Data for this task —
-------

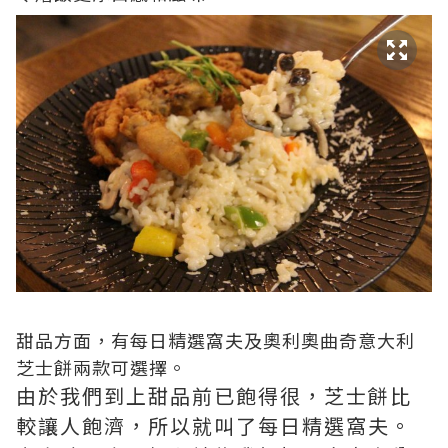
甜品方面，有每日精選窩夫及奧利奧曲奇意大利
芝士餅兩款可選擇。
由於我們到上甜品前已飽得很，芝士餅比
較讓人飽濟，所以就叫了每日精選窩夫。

-------

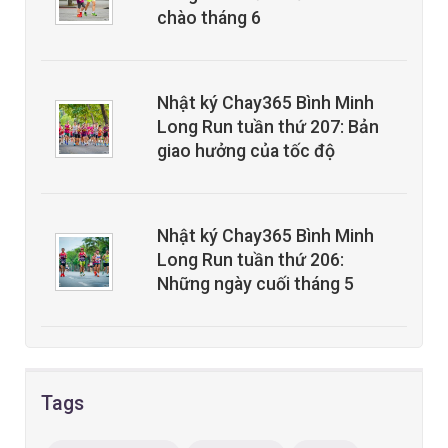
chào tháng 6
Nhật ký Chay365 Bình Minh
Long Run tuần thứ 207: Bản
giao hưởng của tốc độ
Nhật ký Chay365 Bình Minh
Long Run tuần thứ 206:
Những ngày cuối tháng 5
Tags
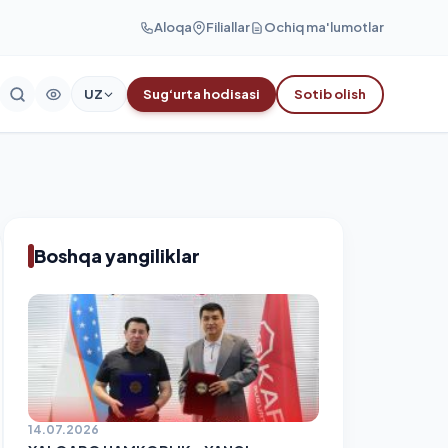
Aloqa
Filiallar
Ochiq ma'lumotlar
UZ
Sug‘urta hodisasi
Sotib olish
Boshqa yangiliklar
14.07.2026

-------

What the exercise asks — Present the lines of the material from the line containing "甜品方面，有每日精選窩夫及奧利奧曲奇意大利" through the line containing "較讓人飽濟，所以就叫了每日精選窩夫。", inclusive, as a numbered list with blank lines omitted.

Response to the task —
1. 甜品方面，有每日精選窩夫及奧利奧曲奇意大利
2. 芝士餅兩款可選擇。
3. 由於我們到上甜品前已飽得很，芝士餅比
4. 較讓人飽濟，所以就叫了每日精選窩夫。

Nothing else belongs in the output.